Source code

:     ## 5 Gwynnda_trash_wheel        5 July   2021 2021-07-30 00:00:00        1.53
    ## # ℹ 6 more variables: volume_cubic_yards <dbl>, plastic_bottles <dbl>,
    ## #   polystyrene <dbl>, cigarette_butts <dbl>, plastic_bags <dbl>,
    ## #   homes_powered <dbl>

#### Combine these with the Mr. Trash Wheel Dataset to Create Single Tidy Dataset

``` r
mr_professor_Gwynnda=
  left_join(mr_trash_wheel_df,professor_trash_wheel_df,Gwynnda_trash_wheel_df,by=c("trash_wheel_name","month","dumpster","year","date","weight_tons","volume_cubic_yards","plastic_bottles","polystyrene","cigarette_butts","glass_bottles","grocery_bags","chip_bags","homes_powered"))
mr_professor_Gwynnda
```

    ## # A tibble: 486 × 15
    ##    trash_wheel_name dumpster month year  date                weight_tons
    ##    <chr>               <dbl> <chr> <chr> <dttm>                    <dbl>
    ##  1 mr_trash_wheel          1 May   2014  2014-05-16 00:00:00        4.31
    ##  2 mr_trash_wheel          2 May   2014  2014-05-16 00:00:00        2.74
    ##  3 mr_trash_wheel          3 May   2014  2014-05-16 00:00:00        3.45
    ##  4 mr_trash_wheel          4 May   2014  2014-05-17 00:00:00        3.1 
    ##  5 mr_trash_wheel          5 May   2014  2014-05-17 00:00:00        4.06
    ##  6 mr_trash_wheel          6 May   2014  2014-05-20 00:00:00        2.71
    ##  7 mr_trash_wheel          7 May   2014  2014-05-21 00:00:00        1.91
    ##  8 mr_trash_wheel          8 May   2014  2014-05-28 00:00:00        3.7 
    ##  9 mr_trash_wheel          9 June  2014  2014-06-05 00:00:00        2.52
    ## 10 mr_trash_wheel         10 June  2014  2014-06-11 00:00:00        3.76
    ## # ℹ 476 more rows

* * *

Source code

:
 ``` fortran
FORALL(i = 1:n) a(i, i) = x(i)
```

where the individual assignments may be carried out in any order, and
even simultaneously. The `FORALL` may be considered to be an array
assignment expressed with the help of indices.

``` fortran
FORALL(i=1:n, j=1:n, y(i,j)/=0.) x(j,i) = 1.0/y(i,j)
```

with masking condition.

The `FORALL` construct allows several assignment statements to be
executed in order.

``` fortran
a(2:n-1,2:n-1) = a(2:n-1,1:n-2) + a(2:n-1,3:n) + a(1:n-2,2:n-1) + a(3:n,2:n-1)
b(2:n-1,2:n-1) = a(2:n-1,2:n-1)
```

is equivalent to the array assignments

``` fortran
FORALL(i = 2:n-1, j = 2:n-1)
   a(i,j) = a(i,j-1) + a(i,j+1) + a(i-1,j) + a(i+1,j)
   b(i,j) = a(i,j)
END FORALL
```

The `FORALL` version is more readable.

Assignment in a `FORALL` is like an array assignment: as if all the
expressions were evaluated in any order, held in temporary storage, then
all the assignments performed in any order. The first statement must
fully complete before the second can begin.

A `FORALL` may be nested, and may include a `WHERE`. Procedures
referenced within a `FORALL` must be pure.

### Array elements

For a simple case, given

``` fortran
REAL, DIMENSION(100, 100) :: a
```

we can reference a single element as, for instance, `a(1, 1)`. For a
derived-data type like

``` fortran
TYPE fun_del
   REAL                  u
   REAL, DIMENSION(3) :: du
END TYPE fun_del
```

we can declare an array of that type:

==

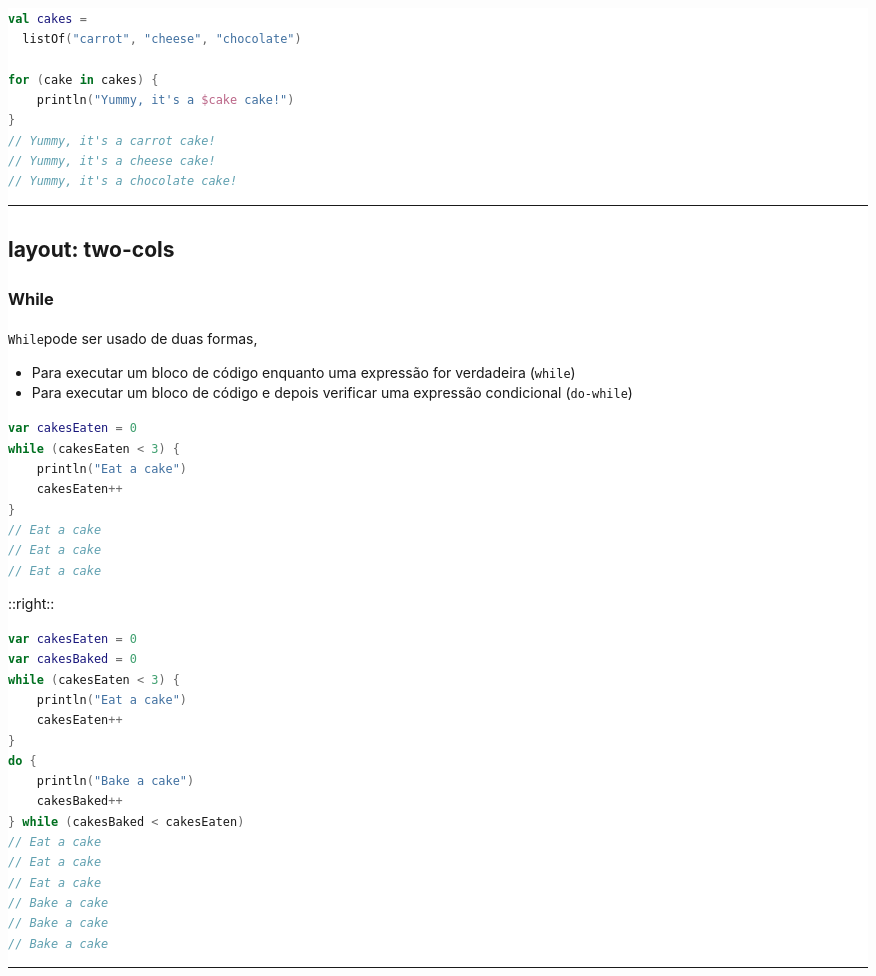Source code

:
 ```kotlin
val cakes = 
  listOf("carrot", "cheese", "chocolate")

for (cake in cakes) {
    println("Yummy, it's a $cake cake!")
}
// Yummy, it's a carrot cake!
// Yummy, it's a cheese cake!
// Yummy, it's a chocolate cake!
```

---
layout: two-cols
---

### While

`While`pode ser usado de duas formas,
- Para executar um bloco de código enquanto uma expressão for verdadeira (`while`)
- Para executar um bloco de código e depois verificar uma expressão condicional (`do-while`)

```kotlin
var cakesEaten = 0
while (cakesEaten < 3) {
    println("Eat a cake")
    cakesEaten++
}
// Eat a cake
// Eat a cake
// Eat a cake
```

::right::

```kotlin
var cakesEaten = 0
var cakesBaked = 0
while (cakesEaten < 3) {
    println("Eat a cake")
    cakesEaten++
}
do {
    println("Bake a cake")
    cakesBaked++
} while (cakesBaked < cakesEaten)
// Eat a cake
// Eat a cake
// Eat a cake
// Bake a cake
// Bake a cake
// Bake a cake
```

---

PROBLEM TO SOLVE ▸
The reply should hold only how many lines in the material include the word "REAL".

RESPONSE TO THE TASK ▸
3